Existential Psychotherapy by Irvin Yalom (1980) This is the work of a prominent thinker that inspires and provokes. I read this work in the mid-1980’and still use it as a reference. It seems to be more relevant with each passing year. Irvin Yalom, a psychiatrist, writes in sensitive and scholarly terms and offers provocative insights about the primary problems of human existence. He tackles in-depth the issues of death, life, anxiety, freedom, isolation and meaninglessness. If you are unfamiliar with existentialism this book is a primer on it, especially within a therapeutic context.
Yalom writes about the responsibility human beings have for each other’s welfare and the dilemma people face. “The human being seems to require meaning. To live without goals, values, or ideals, seems to provoke…considerable distress. In severe form it may lead to the decision to end one’s life.”
Yalom through patient experiences, draws upon philosophy, psychology and literature, among other studies and shows how “individuals facing death are able to live better lives…”
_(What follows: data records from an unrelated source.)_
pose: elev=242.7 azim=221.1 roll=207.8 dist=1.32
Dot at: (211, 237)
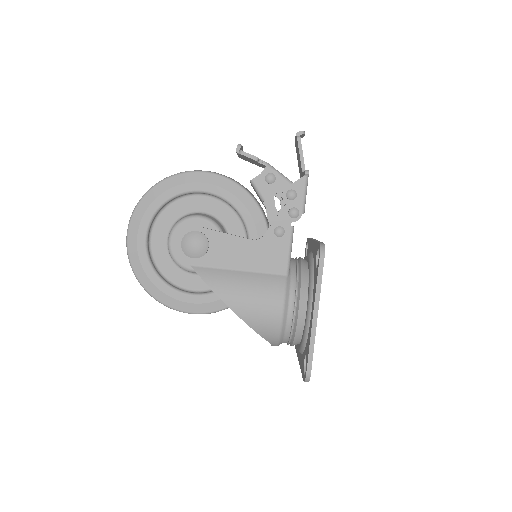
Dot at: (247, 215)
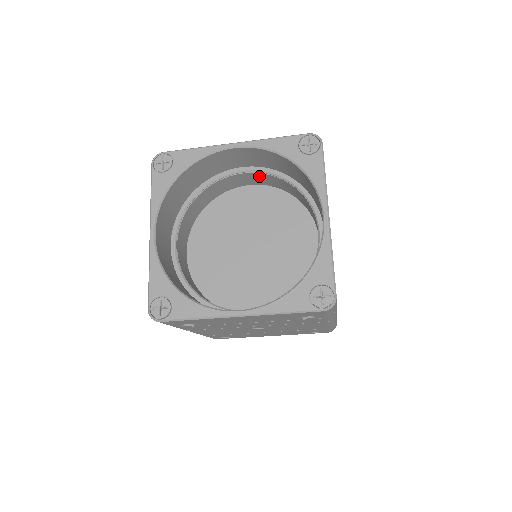
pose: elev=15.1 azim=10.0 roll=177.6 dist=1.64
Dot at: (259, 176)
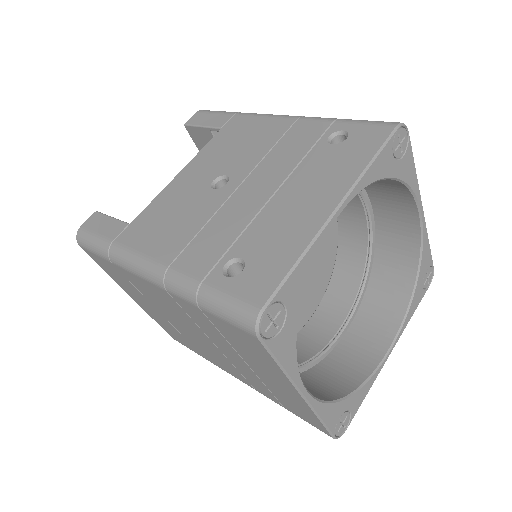
Dot at: occluded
At one juncture Yalom talks about the prescient challenge for the seeker of meaning – how easy it is to give up responsibility and follow the dictates rendered under a populist authoritarian personality. The problem with authoritarian based systems is that they do not breed personal autonomy. (The authoritarian espouses activities and policies that encourage people to follow their, the authoritarian, rules and in effect turn over all authority to the “leader” that knows best). The consequence is the authoritarian “ends up stifling freedom….“It is sophistry to claim…that a product of personal responsibility may emerge from a procedure of authoritarianism.”
Where do humans find solace – in accepting the responsibility of their individual freedom to be…in man’s search for meaning Yalom quotes the philosopher, Georg Wilhelm Friedrich Hegel…”without the world God is not god…God is god only insofar as he knows himself and his self-knowledge of his consciousness of himself in man and man’s knowledge of God.
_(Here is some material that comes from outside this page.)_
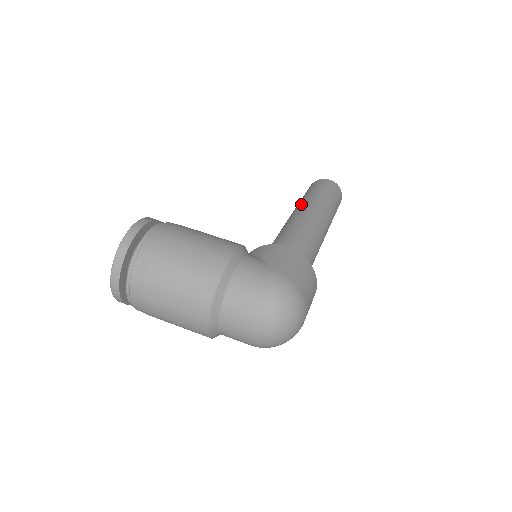
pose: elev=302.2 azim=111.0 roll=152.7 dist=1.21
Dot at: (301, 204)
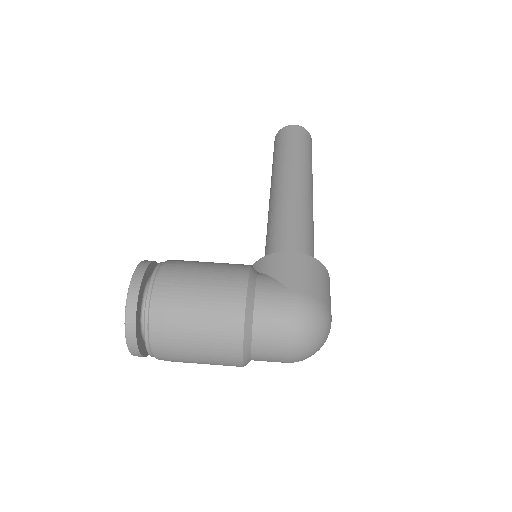
Dot at: (278, 172)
The poet Rainer Marie Rilke puts it in a different way:
“What will you do, God, if I die?
I am your jug, what if I shatter?
I am your drink, what if I spoil?
I am your robe and your profession
Losing me, you lose your meaning.”
Yalom’s approach to his work in existential therapy is a dynamic that focuses on concerns rooted in human existence. “Each of us craves perdurance (theory of persistence and identity), groundness, community, and pattern; and yet we must all face inevitable death, groundlessness, isolation, and meaninglessness.” And we must be wary of those who popularize their cause as if those causes were ours and offer a sense of meaning when their only purpose is greater power and wealth at others expense… this is an exceptional read and reference tool.